> Extracted material:
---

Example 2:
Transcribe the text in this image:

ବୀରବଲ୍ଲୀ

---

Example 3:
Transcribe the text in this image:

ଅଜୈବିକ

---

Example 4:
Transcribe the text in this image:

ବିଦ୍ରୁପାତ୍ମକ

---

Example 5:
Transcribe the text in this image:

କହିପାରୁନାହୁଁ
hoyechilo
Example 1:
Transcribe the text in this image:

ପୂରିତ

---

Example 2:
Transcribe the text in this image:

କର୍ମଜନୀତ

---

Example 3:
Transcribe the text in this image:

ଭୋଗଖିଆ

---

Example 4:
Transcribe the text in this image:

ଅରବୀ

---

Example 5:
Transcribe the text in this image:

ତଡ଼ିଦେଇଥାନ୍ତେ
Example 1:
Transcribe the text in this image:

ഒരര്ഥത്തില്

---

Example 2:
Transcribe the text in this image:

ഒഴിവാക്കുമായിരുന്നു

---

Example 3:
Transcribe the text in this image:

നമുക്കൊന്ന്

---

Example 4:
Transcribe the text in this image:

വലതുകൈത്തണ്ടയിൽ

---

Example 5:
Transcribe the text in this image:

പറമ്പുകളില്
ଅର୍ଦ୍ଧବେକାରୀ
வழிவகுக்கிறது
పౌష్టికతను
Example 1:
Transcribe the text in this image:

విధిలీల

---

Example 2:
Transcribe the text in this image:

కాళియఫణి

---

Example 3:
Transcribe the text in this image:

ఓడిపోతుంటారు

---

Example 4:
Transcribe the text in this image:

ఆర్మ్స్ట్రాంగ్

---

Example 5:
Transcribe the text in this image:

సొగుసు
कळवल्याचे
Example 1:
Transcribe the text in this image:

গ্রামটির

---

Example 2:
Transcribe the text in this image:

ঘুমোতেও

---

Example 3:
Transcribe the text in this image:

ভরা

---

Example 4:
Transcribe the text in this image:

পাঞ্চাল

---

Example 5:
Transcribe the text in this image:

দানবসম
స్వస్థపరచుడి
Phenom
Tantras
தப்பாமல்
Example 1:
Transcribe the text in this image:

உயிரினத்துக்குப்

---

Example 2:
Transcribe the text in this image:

> Task to complete:
What you return must match the data word for word.

> Response to this exercise:
---

Example 2:
Transcribe the text in this image:

ବୀରବଲ୍ଲୀ

---

Example 3:
Transcribe the text in this image:

ଅଜୈବିକ

---

Example 4:
Transcribe the text in this image:

ବିଦ୍ରୁପାତ୍ମକ

---

Example 5:
Transcribe the text in this image:

କହିପାରୁନାହୁଁ
hoyechilo
Example 1:
Transcribe the text in this image:

ପୂରିତ

---

Example 2:
Transcribe the text in this image:

କର୍ମଜନୀତ

---

Example 3:
Transcribe the text in this image:

ଭୋଗଖିଆ

---

Example 4:
Transcribe the text in this image:

ଅରବୀ

---

Example 5:
Transcribe the text in this image:

ତଡ଼ିଦେଇଥାନ୍ତେ
Example 1:
Transcribe the text in this image:

ഒരര്ഥത്തില്

---

Example 2:
Transcribe the text in this image:

ഒഴിവാക്കുമായിരുന്നു

---

Example 3:
Transcribe the text in this image:

നമുക്കൊന്ന്

---

Example 4:
Transcribe the text in this image:

വലതുകൈത്തണ്ടയിൽ

---

Example 5:
Transcribe the text in this image:

പറമ്പുകളില്
ଅର୍ଦ୍ଧବେକାରୀ
வழிவகுக்கிறது
పౌష్టికతను
Example 1:
Transcribe the text in this image:

విధిలీల

---

Example 2:
Transcribe the text in this image:

కాళియఫణి

---

Example 3:
Transcribe the text in this image:

ఓడిపోతుంటారు

---

Example 4:
Transcribe the text in this image:

ఆర్మ్స్ట్రాంగ్

---

Example 5:
Transcribe the text in this image:

సొగుసు
कळवल्याचे
Example 1:
Transcribe the text in this image:

গ্রামটির

---

Example 2:
Transcribe the text in this image:

ঘুমোতেও

---

Example 3:
Transcribe the text in this image:

ভরা

---

Example 4:
Transcribe the text in this image:

পাঞ্চাল

---

Example 5:
Transcribe the text in this image:

দানবসম
స్వస్థపరచుడి
Phenom
Tantras
தப்பாமல்
Example 1:
Transcribe the text in this image:

உயிரினத்துக்குப்

---

Example 2:
Transcribe the text in this image:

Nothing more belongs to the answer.